::: Material for this task :::

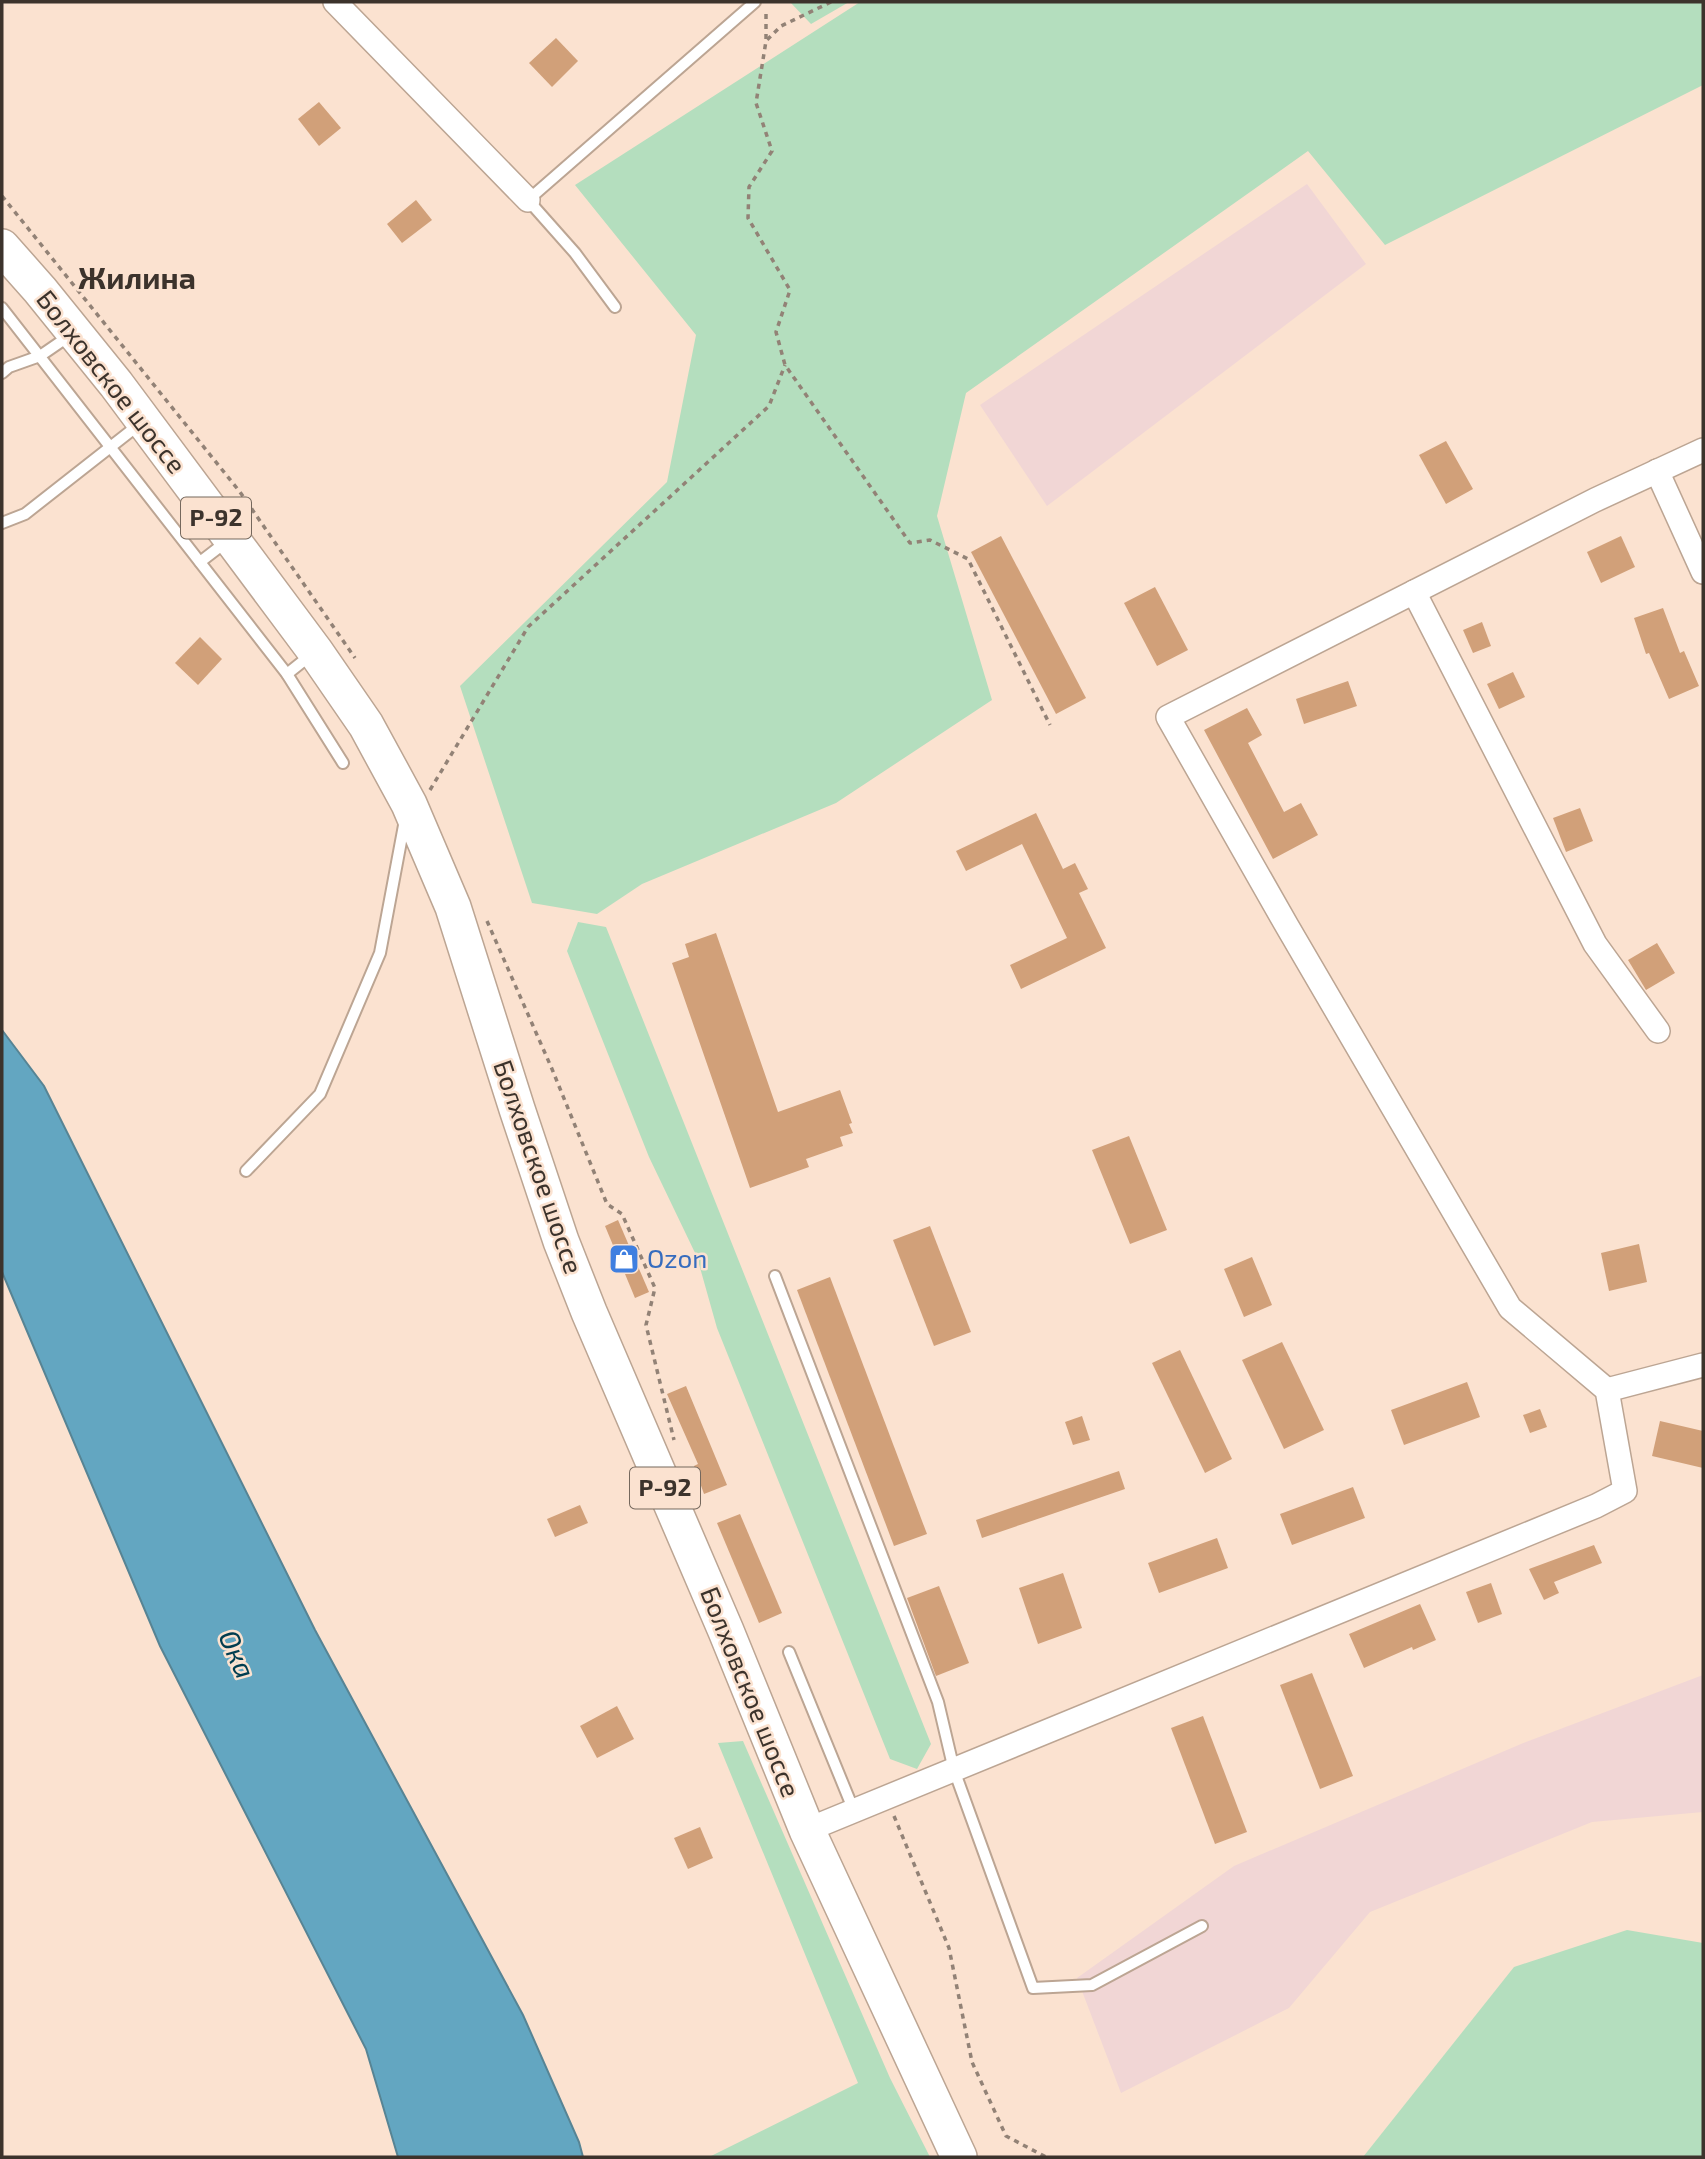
<svg xmlns="http://www.w3.org/2000/svg" width="1705" height="2159" viewBox="0 0 1705 2159" font-family="'Exo 2',sans-serif">
	<style>
		.industrial { fill: #f1d6d5 }
		.green { fill: #b4debe }
		.water { fill: #63a6c1; stroke: #578494; stroke-width: 2 }
		.building { fill: #d1a079 }
		.lines { fill: none; stroke-linecap: round; stroke-linejoin: round }
		.lane-casing { stroke: #bca593; stroke-width: 14 }
		.street-casing { stroke: #bca593; stroke-width: 26 }
		.primary-casing { stroke: #bca593; stroke-width: 38 }
		.path { stroke: #928276; stroke-width: 3.5; stroke-dasharray: 5 5; stroke-linecap: butt }
		.lane { stroke: #fff; stroke-width: 10 }
		.street { stroke: #fff; stroke-width: 23 }
		.primary { stroke: #fff; stroke-width: 35 }
		.labels { text-anchor: middle; stroke-width: 5; stroke-linejoin: round; paint-order: stroke }
		.shield { fill: #fbe2d0; stroke: #75685d; stroke-width: 2 }
		.shield-label { font-size: 24px; font-weight: bold; fill: #3c332c }
		.street-label { font-size: 26px; fill: #3c332c; stroke: #fbe2d0 }
		.shop-label { font-size: 26px; fill: #366cbe; stroke: #fbe2d0; text-anchor: start }
		.water-label { font-size: 28px; font-style: italic; fill: #003d50; stroke: #fbe2d0 }
		.quarter-label { font-size: 30px; font-weight: bold; fill: #3c332c; stroke: #fbe2d0 }
	</style>
	<rect width="100%" height="100%" fill="#fbe2d0"/>
	<!-- industrial -->
	<g class="industrial">
		<path d="M1307,184l59,80 -319,242 -67,-101z"/>
		<path d="M1703,1675v137l-111,10 -222,90 -81,96 -168,85 -44,-115 157,-112 287,-122z"/>
	</g>
	<!-- green -->
	<g class="green">
		<path d="M790,2h59l-38,22z"/>
		<path d="M860,2h843v83l-318,160 -77,-94 -342,242 -29,123 55,184 -156,103 -194,81 -45,30 -65,-11 -72,-217 207,-204 29,-147 -121,-150z"/>
		<path d="M578,922l28,5 325,817 -14,25 -27,-10 -173,-431 -20,-71 -48,-100 -82,-206z"/>
		<path d="M743,1741l147,337 40,79h-221l149,-74 -140,-340z"/>
		<path d="M1627,1930l76,13v214h-340l151,-190z"/>
	</g>
	<!-- water -->
	<path class="water" d="M2,1030l42,56 271,544 208,385 56,127 4,15h-185l-32,-108 -206,-403 -158,-374z"/>
	<!-- building -->
	<g class="building">
		<path d="M556,38l22,23 -26,26 -23,-24z"/>
		<path d="M319,102l22,26 -22,18 -21,-27z"/>
		<path d="M416,200l16,20 -30,23 -15,-19z"/>
		<path d="M1446,441l27,48 -27,15 -27,-49z"/>
		<path d="M1001,536l85,162 -30,16 -85,-162z"/>
		<path d="M1621,536l14,31 -34,16 -14,-31z"/>
		<path d="M1155,587l33,63 -31,16 -33,-63z"/>
		<path d="M1663,608l17,45 4,-2 15,35 -30,13 -20,-46 -3,1 -12,-36z"/>
		<path d="M1482,622l9,24 -18,7 -10,-23z"/>
		<path d="M200,637l22,22 -24,26 -23,-22z"/>
		<path d="M1513,672l12,25 -26,12 -12,-25z"/>
		<path d="M1348,681l9,25 -53,18 -8,-25z"/>
		<path d="M1247,708l15,27 -14,8 36,69 17,-9 17,32 -45,24 -69,-129z"/>
		<path d="M1580,808l13,33 -27,11 -13,-34z"/>
		<path d="M1036,813l27,56 12,-6 13,26 -9,4 27,55 -85,41 -11,-24 57,-27 -45,-94 -56,27 -10,-20z"/>
		<path d="M716,933l62,179 62,-22 12,33 -3,1 4,9 -13,4 3,9 -37,13 3,8 -59,21 -78,-225 17,-6 -4,-13z"/>
		<path d="M1657,943l18,30 -29,17 -18,-30z"/>
		<path d="M1129,1136l38,94 -37,14 -38,-94z"/>
		<path d="M618,1220l31,72 -14,6 -30,-72z"/>
		<path d="M930,1226l41,106 -37,14 -41,-106z"/>
		<path d="M1639,1244l8,38 -38,9 -8,-38z"/>
		<path d="M1252,1257l20,48 -28,12 -20,-48z"/>
		<path d="M830,1277l97,257 -33,12 -97,-256z"/>
		<path d="M1282,1342l42,88 -40,19 -42,-89z"/>
		<path d="M1180,1350l52,109 -27,14 -53,-110z"/>
		<path d="M1467,1382l13,35 -76,28 -13,-35z"/>
		<path d="M686,1386l41,99 -23,9 -10,-28 4,-2 -31,-70z"/>
		<path d="M1540,1409l7,18 -17,6 -7,-18z"/>
		<path d="M1082,1416l8,24 -17,5 -8,-23z"/>
		<path d="M1660,1421l43,10v37l-51,-12z"/>
		<path d="M1119,1471l6,18 -143,49 -6,-18z"/>
		<path d="M1353,1487l12,31 -73,27 -12,-31z"/>
		<path d="M580,1505l8,18 -33,14 -8,-18z"/>
		<path d="M740,1514l42,99 -23,10 -42,-100z"/>
		<path d="M1217,1538l11,30 -69,25 -11,-30z"/>
		<path d="M1594,1545l8,18 -48,19 5,11 -15,7 -15,-31z"/>
		<path d="M1063,1573l19,55 -44,16 -19,-56z"/>
		<path d="M1491,1583l11,31 -24,9 -12,-31z"/>
		<path d="M939,1586l30,77 -33,13 -29,-78z"/>
		<path d="M1420,1604l16,36 -23,10 -1,-3 -48,21 -15,-34z"/>
		<path d="M1312,1673l41,103 -33,13 -40,-104z"/>
		<path d="M617,1706l17,33 -37,19 -17,-32z"/>
		<path d="M1203,1716l44,116 -32,12 -44,-116z"/>
		<path d="M700,1827l13,31 -25,11 -14,-31z"/>
	</g>
	<g class="lines">
		<!-- lane casing -->
		<g class="lane-casing">
			<g id="lane">
				<path d="M615,307l-40,-54 -47,-53 227,-198"/>
				<path d="M2,308l285,366 56,89"/>
				<path d="M2,373l7,-6 31,-11 32,-22"/>
				<path d="M2,523l23,-9 116,-91"/>
				<path d="M200,562l26,-20"/>
				<path d="M287,674l25,-20"/>
				<path d="M246,1171l74,-77 60,-141 25,-133"/>
				<path d="M775,1276l163,426 16,68 79,218 59,-3 110,-59"/>
				<path d="M789,1652l65,159"/>
			</g>
		</g>
		<!-- street casing -->
		<g class="street-casing">
			<g id="street">
				<path d="M335,2l193,198"/>
				<path d="M1657,471l46,101"/>
				<path d="M1414,592l181,352 63,87"/>
				<path d="M1607,1390l96,-25"/>
				<path d="M807,1830l789,-324 29,-15 -18,-101 -97,-82 -223,-382 -119,-209 427,-217 108,-50"/>
			</g>
		</g>
		<!-- primary casing -->
		<g class="primary-casing">
			<path id="primary" d="M2,247l38,43 76,94 199,267 51,74 43,79 44,103 64,202 44,132 28,71 137,319 81,199 152,327"/>
		</g>
		<!-- path -->
		<g class="path">
			<path d="M831,2l-50,24 -15,15 -10,62 16,48 -23,36 -1,31 42,72 -14,42 9,33 125,178 20,-3 38,19 82,166"/>
			<path d="M766,39v-27"/>
			<path d="M2,196l238,296 115,166"/>
			<path d="M430,790l98,-163 241,-221 16,-41"/>
			<path d="M487,921l65,148 55,135 15,10 33,74 -9,37 28,115"/>
			<path d="M894,1816l55,132 23,114 34,74 40,21"/>
		</g>
		<!-- lane -->
		<use href="#lane" class="lane"/>
		<!-- street -->
		<use href="#street" class="street"/>
		<!-- primary -->
		<use href="#primary" class="primary"/>
	</g>
	<!-- icons -->
	<defs>
		<g id="shop-square" transform="scale(1.575)"><rect x="-9" y="-9" width="18" height="18" rx="4" fill="#3f7fe0" stroke="#fbe2d0"/><path d="M-5-2.5h2.3a2.7 3.5 0 0 1 5.4 0H5L5.5 6h-11ZM-1.5-2.5h3a1.5 2.3 0 0 0-3 0Z" fill="#fff"/></g>
	</defs>
	<g fill-rule="evenodd">
		<use href="#shop-square" x="624" y="1259"/>
	</g>
	<g class="labels">
		<!-- shield labels -->
		<g class="shield">
			<rect x="181" y="497.5" width="70" height="41" rx="5"/>
			<rect x="630" y="1467.5" width="70" height="41" rx="5"/>
		</g>
		<g class="shield-label">
			<text x="216" y="526">Р-92</text>
			<text x="665" y="1496">Р-92</text>
		</g>
		<!-- street labels -->
		<g class="street-label">
			<text transform="translate(111 382) rotate(52)" y="9">Болховское шоссе</text>
			<text transform="translate(538 1167) rotate(71)" y="9">Болховское шоссе</text>
			<text transform="translate(750 1692) rotate(68)" y="9">Болховское шоссе</text>
		</g>
		<!-- shop labels -->
		<g class="shop-label">
			<text x="647" y="1268">Ozon</text>
		</g>
		<!-- water labels -->
		<g class="water-label">
			<text transform="translate(237 1654) rotate(66)" y="10">Ока</text>
		</g>
		<!-- quarter labels -->
		<g class="quarter-label">
			<text x="137" y="289">Жилина</text>
		</g>
	</g>
	<!-- border -->
	<rect width="1705" height="2159" fill="none" stroke="#3c332c" stroke-width="7"/>
</svg>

:::

__Problem statement__
In the listing above, locate the line with "<!-- lane casing -->" and the line with "16,68 79,218 59,-3", then extract exactly those lines and every line between them, and nothing more.

__Solved problem__
		<!-- lane casing -->
		<g class="lane-casing">
			<g id="lane">
				<path d="M615,307l-40,-54 -47,-53 227,-198"/>
				<path d="M2,308l285,366 56,89"/>
				<path d="M2,373l7,-6 31,-11 32,-22"/>
				<path d="M2,523l23,-9 116,-91"/>
				<path d="M200,562l26,-20"/>
				<path d="M287,674l25,-20"/>
				<path d="M246,1171l74,-77 60,-141 25,-133"/>
				<path d="M775,1276l163,426 16,68 79,218 59,-3 110,-59"/>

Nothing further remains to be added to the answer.